Writer's picture: JeremynhJeremynh



"The PM ambled around some village he'd never heard of in Cornwall last week with Charles by his side, and now he says he wants a dozen towns built according to his designs," a Labour party chatbot told reporters.



"I'm not sure why Keir's being such an embarrassing suck-up about this," the bot continued. "He's already got a knighthood. Maybe he wants a peerage. Or perhaps he wants to be invited to a few more banquets at Windsor Castle. Who knows?"



"Labour's embarrassed? We're embarrassed!" said a Palace spokes-flunkey. "Attlee, Wilson, Starmer... they all start off as young firebrand socialists who want to rip down the monarchy and set up a workers' republic.



"Then they set one foot inside Buck House and turn into utter creeps.



"Anyway, the king doesn't design towns.
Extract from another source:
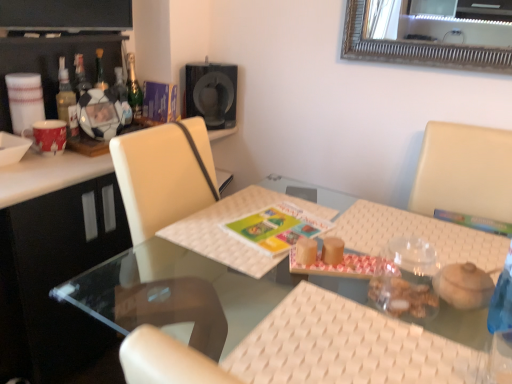
Identify the location of empty space that is ontop of clear glass table at center (from a real-world perspective). (321, 270).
He's too dim for that. His real talent is wandering around Britain peering at pieces of modern architecture with a pained expression on his face and saying 'it really is appalling'.



"Keir is warning Labour local councillors that if they try any funny business like refusing planning permission for the new royal towns, he'll have them deselected, Diane Abbott-style," said the party chatbot.



"And to be extra creepy to Charles, he might also have them prosecuted for treason."